The ruling is “having an immediate impact starting today, and what that impact is depends on each woman and where she lives,” Sarah Wheat, vice president for community affairs for Planned Parenthood of Greater Texas, told the Tribune

“Depending on that patient and what her circumstances are, we’re either referring her to another health center in that same community or telling her which cities she’ll have to travel to,” Wheat said. 

The Planned Parenthood clinics that have ceased abortions, located in Fort Worth, Austin, Waco, and Lubbock, will continue to offer other services, such as birth control, she said.
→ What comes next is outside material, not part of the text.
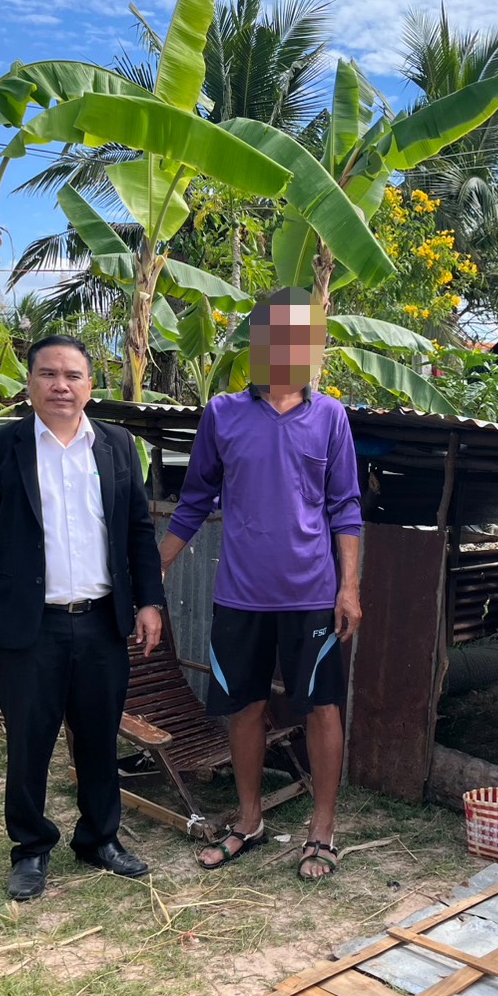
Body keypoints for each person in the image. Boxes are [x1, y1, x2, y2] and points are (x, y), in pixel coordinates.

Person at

Two other Reproductive Services clinics in Harlingen and El Paso have also suspended abortion operations.

In his ruling on Monday Judge Yeakel had written that tightening the quality of care “places a substantial obstacle in the path of a woman seeking an abortion of a nonviable fetus and is thus an undue burden to her.” 

However, in a unanimous 20-page decision, a panel of the Appeals Court acknowledged that the law “may increase the cost of accessing an abortion provider and decrease the number of physicians available to perform abortions,” but added that “the incidental effect of making it more difficult or more expensive to procure an abortion” does not invalidate the law. 

Other provisions of the law, such as a ban on abortion after 20 weeks, and higher safety standards, were never challenged. 

The law will go into effect immediately, pending a full court hearing anticipated in January.